Not coincidentally, a young lady this evening approached me and said she was on the verge of a panic attack because she had an assignment due and had been unable to complete it because she was anxious that it wouldn't be perfect...after some coaching, I believe she is rethinking her position about perfection.  At least, I hope so.

SOURCES:
"Perfect." Dictionary.com Unabridged. Random House, Inc. n.d.  Web.  12 Feb. 2014.

"Quotes about Perfection." Goodreads. Goodreads, Inc., n.d. Web. 12 Feb. 2014.

Wednesday, February 5, 2014

Keeping the Plates Spinning

Some time late last year, I came across a pin in Pinterest that got my attention in a way that made me truly pause and reflect on what I am up to on a daily basis.

Often, people ask me "How are you?" and I reply "Really busy, but good."  The truth is that I am really busy, and I believe the things I am busy with are worthwhile, empowering, and for the greater good--or I wouldn't bother with them.  But, on reflecting on the Pinterest pin, I realized that busy for busyness's sake may not doing anybody any good.  

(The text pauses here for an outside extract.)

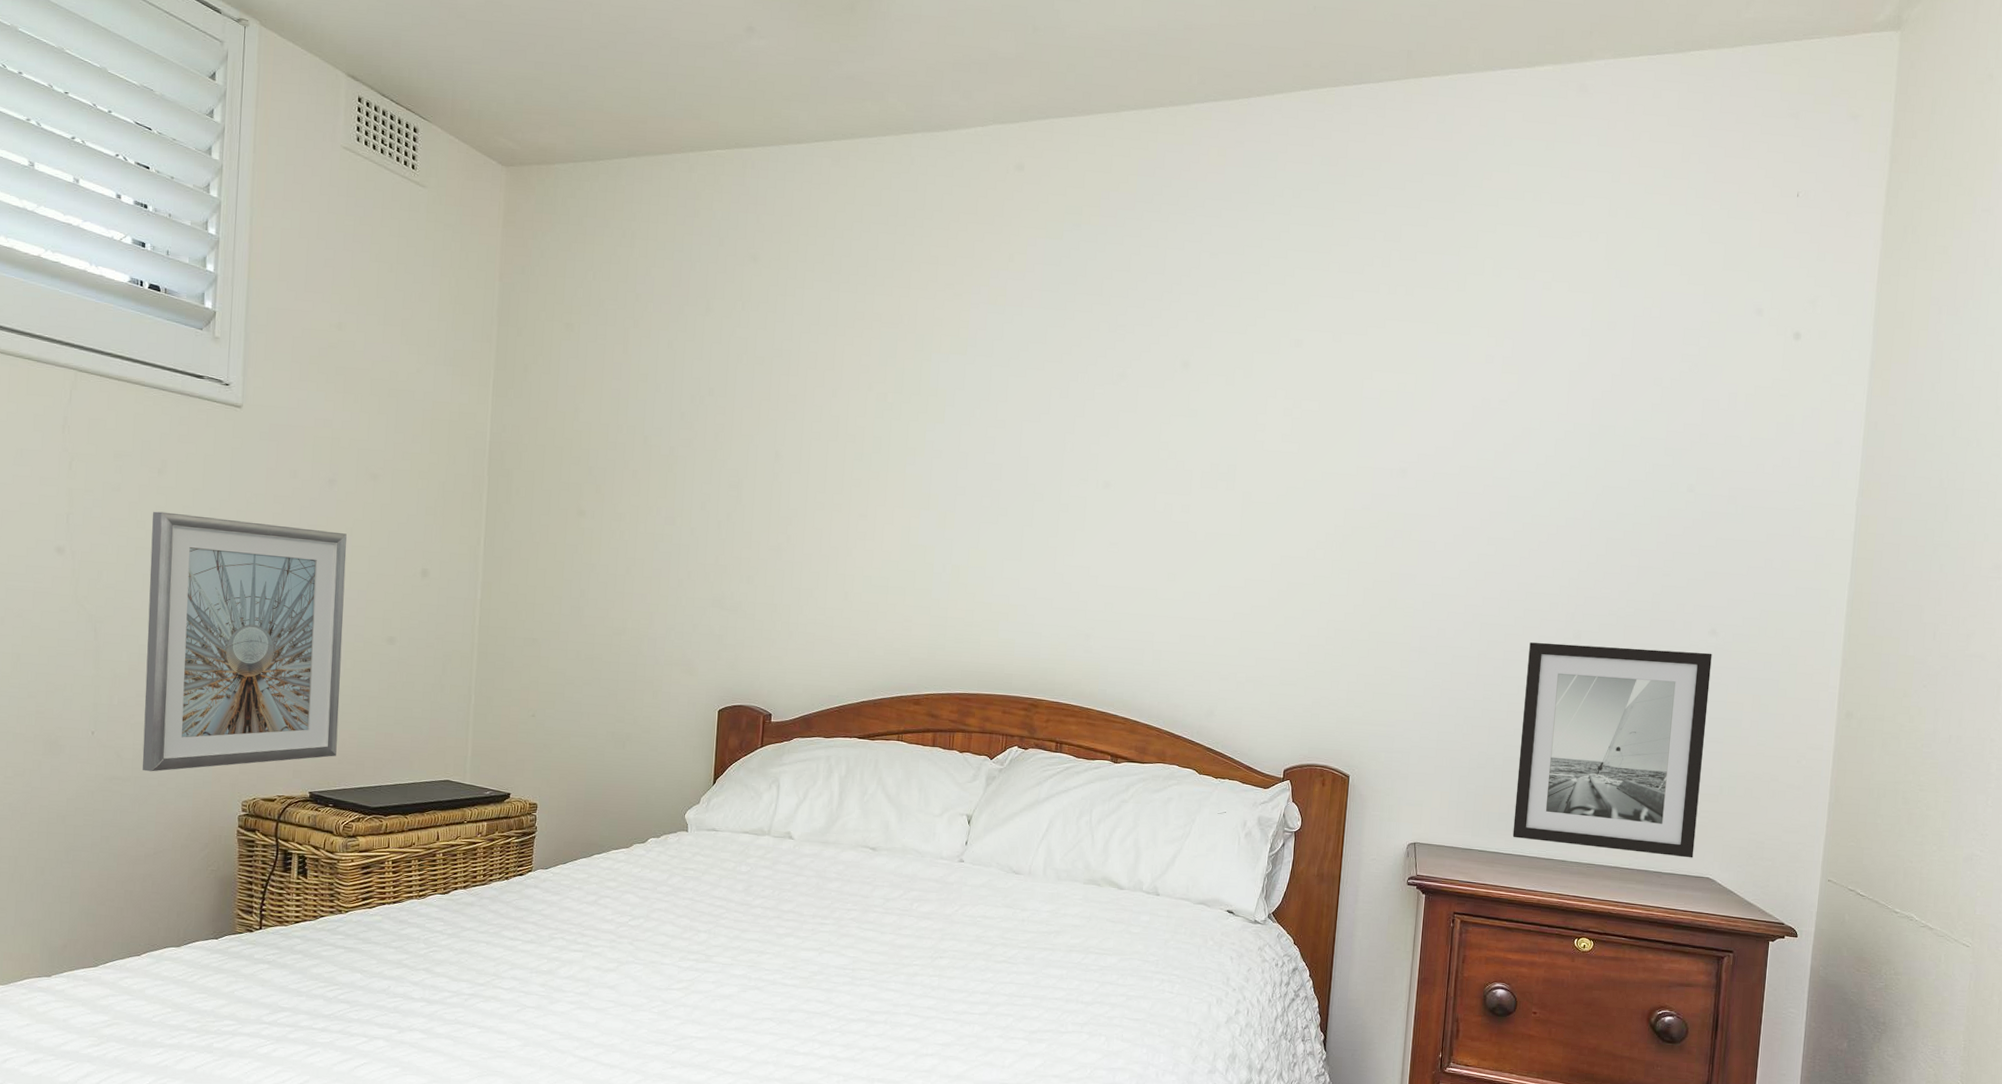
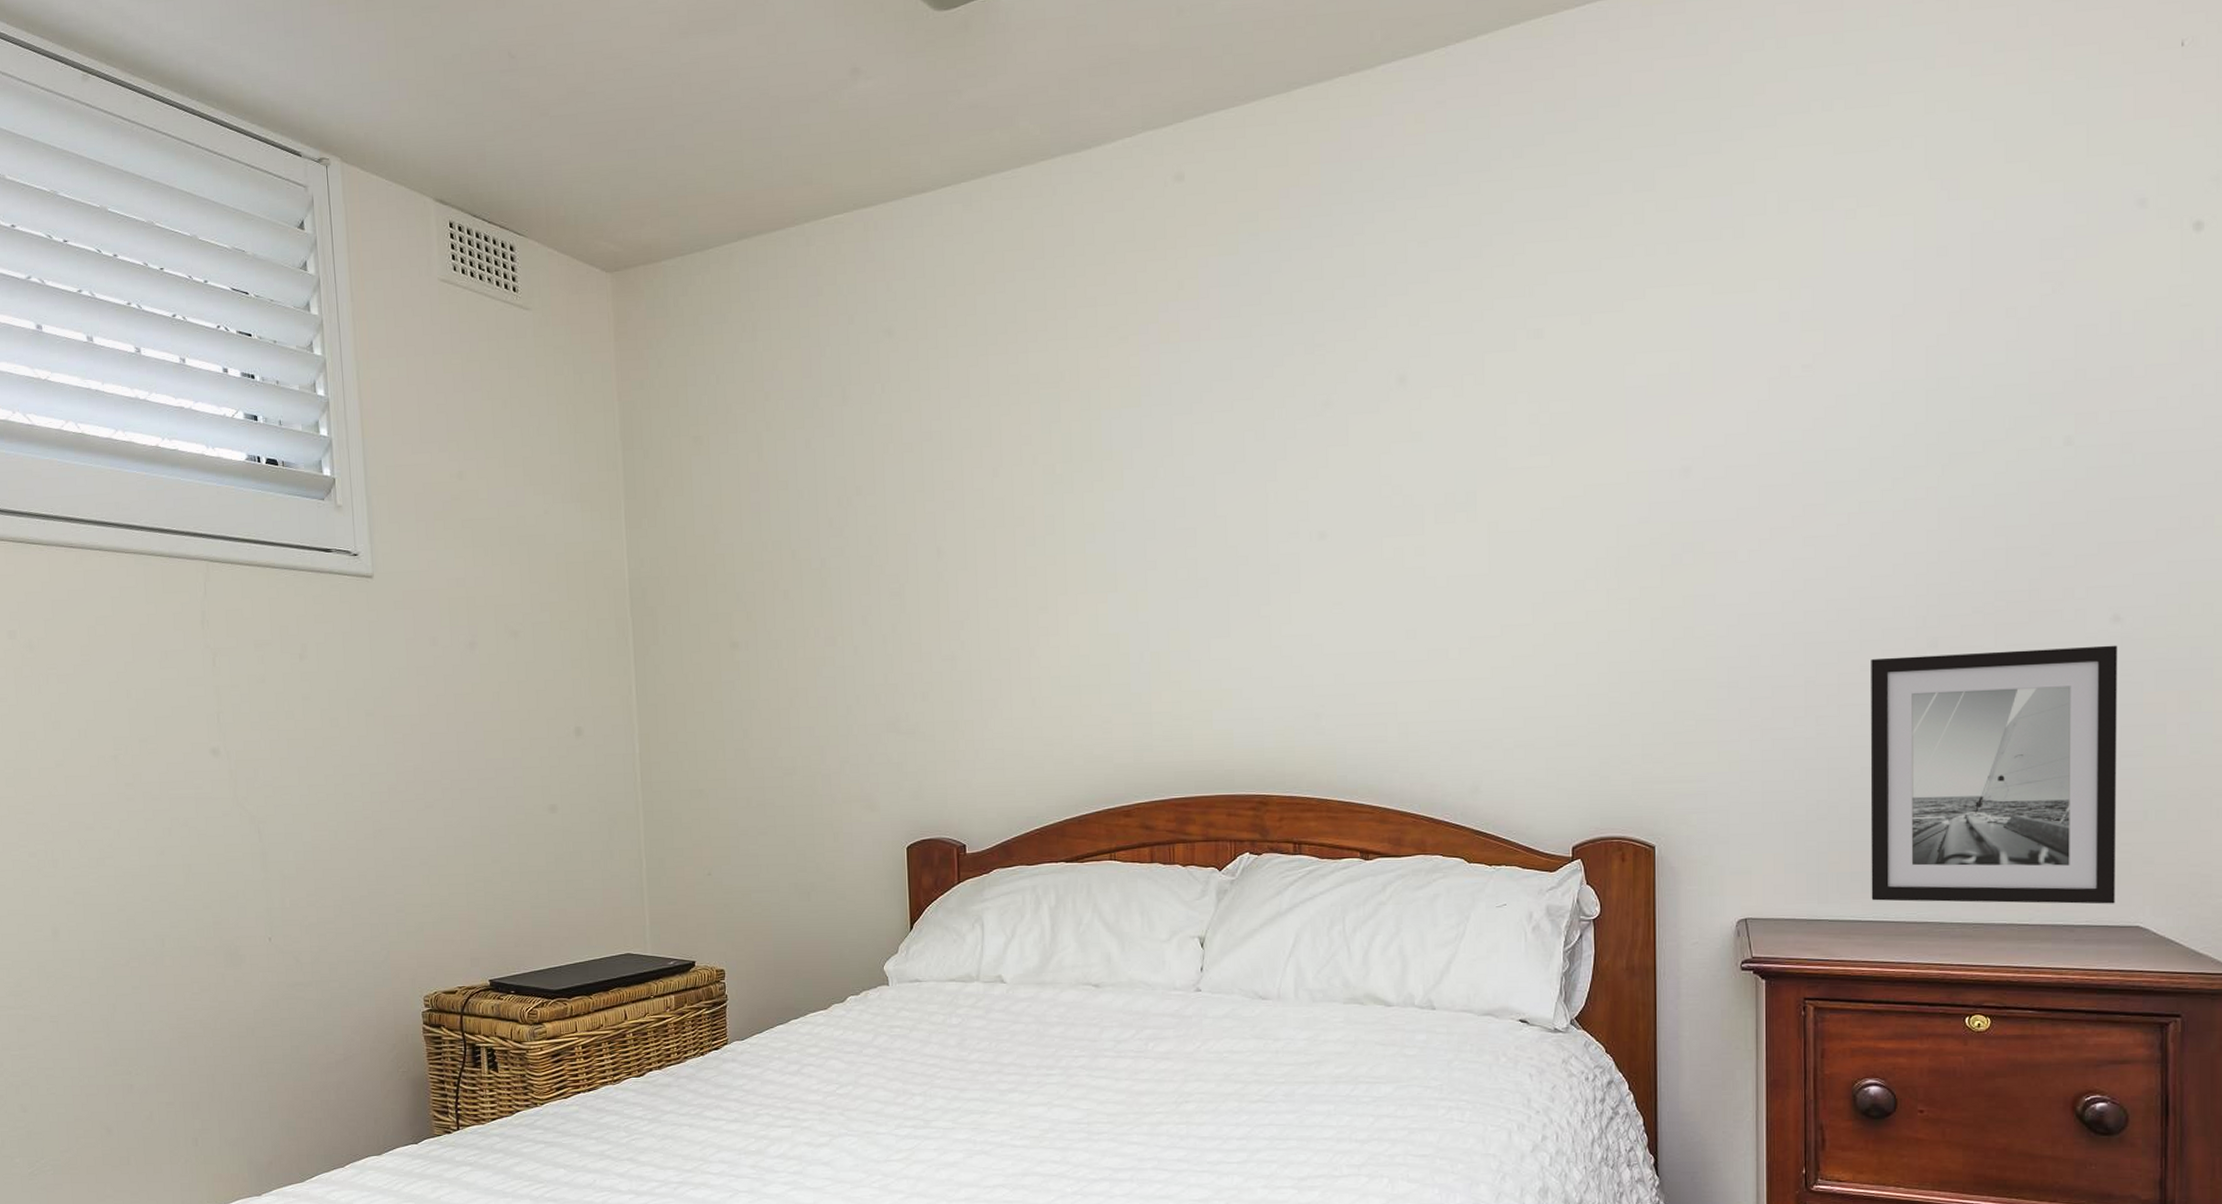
picture frame: present [142,511,347,772] -> none [299,698,512,974]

The pin arose from a blog written by Melissa Ramos, an acupuncturist and nutritionist, published in The Huffington Post on November 19, 2013.  The post was titled, "Let's Stop the Glorification of Busy" and this was, not coincidentally, the verbiage of the Pinterest pin I encountered.  Ramos's point is that we cannot continue to lead truly fulfilling lives if we are so busy with incessant minutiae that we fail to live our lives in significant and important ways.  

The Pinterest pin also reminded me of a tongue-in-cheek comment my mother made several years ago about ensuring she had so many projects to do so that she couldn't die until she had completed them all.  I laughed at the time mom made the comment, but have found myself adopting this philosophy (again, somewhat tongue-in-cheek) to justify the myriad projects I embroil myself in. 

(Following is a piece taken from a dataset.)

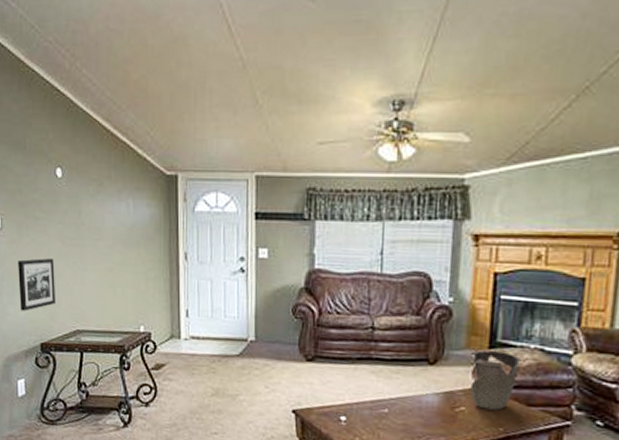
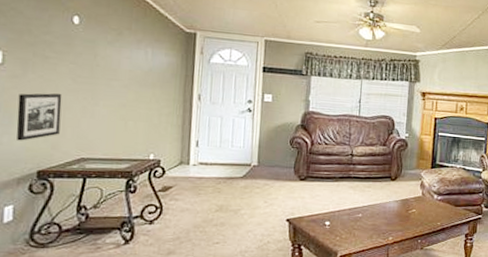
decorative bowl: present [470,350,522,411] -> none [419,170,452,211]

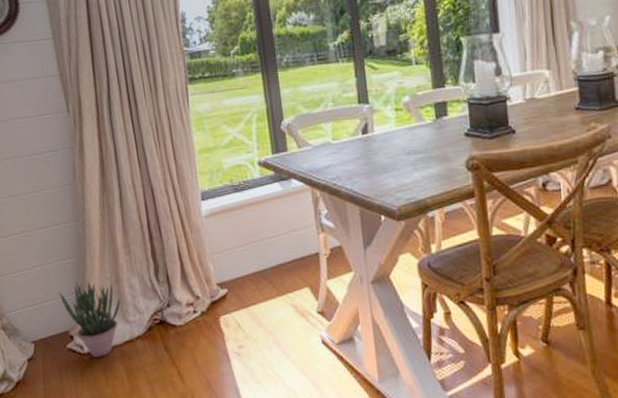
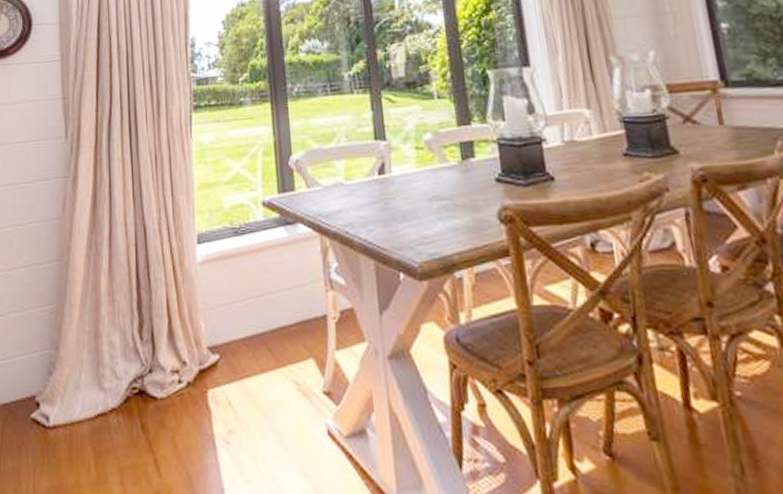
potted plant: present [59,282,121,357] -> none [31,334,97,433]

I often lament that I need about 36 hours in each day to accomplish all that I need to do.  I remember, somewhat awestruck, the period of my life when I survived for six months on three hours of sleep every night due to an over-committed schedule while I finished my student teaching and credential.  I chastise myself for missing appointments I "forgot" that I really ended up missing because I couldn't make my schedule mesh the way I needed it to.

The truth is that I feel the need to be busy so much that I find myself feeling a bit lost and confused when I don't have "enough" to do.  I almost crave a hectic schedule.  When I'm all "caught up," I wander around wondering which of my remaining projects I should start on and find it difficult to make a decision about which project to tackle next.  So, I find myself over-scheduling yet again so I can have the pressure of the impending deadline to comfort me.  And, I do really good work under that pressure.  

Is this over-scheduling exhausting?  Yes.  Do I sometimes wish I could unwind?  Of course.  Are parts of my life suffering from my busyness?  Maybe...  Do I really need to change anything?  Um...not sure.  Do I find fulfillment in the projects I engage?  ABSOLUTELY--why else would I do this to myself?  

I'm not really sure that being busy is a bad thing, but the Pinterest pin nags at the back of my mind anyway. This is good because that nagging has allowed me to begin to do some things just to recharge my spirit and reconnect with the reasons I commit myself to the projects I do.  The truth is that I have become, like many 21st century moms, a really good plate spinner.